● **Problem requirements**:
Go through the records, and copy each line in which the string "tail" is present.

(Stored data entries)
.....
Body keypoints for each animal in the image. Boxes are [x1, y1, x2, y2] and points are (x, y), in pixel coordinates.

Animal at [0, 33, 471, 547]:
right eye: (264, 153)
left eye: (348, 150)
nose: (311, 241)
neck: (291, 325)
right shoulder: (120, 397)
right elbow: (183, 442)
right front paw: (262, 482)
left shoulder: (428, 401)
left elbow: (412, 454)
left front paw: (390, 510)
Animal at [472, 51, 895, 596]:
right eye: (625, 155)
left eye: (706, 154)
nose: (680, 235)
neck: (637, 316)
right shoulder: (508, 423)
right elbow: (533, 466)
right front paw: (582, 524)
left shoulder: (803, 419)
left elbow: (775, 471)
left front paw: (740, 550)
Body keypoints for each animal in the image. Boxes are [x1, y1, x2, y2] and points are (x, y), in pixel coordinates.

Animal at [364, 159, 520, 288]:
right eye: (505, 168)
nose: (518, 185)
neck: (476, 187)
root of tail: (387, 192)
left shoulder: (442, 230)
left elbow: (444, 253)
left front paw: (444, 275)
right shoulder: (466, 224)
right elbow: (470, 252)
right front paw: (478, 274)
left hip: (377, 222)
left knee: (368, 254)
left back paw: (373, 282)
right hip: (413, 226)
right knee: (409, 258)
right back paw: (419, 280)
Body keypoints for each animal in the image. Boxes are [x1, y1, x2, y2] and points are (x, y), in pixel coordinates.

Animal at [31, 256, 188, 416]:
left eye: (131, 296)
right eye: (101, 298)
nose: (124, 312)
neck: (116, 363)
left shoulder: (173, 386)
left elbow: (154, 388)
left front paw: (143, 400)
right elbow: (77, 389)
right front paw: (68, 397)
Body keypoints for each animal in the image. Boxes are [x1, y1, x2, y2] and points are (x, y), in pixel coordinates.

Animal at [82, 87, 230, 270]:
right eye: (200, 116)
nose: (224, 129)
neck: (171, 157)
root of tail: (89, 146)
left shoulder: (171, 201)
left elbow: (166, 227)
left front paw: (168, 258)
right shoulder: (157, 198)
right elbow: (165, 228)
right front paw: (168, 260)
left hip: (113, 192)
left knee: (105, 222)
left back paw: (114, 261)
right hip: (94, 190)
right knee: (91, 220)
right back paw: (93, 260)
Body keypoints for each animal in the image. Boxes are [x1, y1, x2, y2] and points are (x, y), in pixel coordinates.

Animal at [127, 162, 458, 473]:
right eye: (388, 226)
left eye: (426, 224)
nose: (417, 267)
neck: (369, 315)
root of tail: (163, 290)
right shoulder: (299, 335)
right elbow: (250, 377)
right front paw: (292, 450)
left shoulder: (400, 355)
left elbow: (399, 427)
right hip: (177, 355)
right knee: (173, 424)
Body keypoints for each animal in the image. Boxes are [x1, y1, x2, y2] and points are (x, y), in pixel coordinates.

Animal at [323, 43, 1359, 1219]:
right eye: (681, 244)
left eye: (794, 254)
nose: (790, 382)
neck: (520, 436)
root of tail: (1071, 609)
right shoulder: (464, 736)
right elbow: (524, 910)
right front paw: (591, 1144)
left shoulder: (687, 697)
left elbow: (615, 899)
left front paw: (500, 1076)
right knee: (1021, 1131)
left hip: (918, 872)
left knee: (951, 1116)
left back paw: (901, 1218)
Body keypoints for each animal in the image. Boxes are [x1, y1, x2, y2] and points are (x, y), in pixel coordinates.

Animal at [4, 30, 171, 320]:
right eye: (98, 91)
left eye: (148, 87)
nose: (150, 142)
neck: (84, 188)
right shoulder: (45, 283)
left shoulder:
.....
● **Reply**:
root of tail: (387, 192)
root of tail: (89, 146)
root of tail: (163, 290)
root of tail: (1071, 609)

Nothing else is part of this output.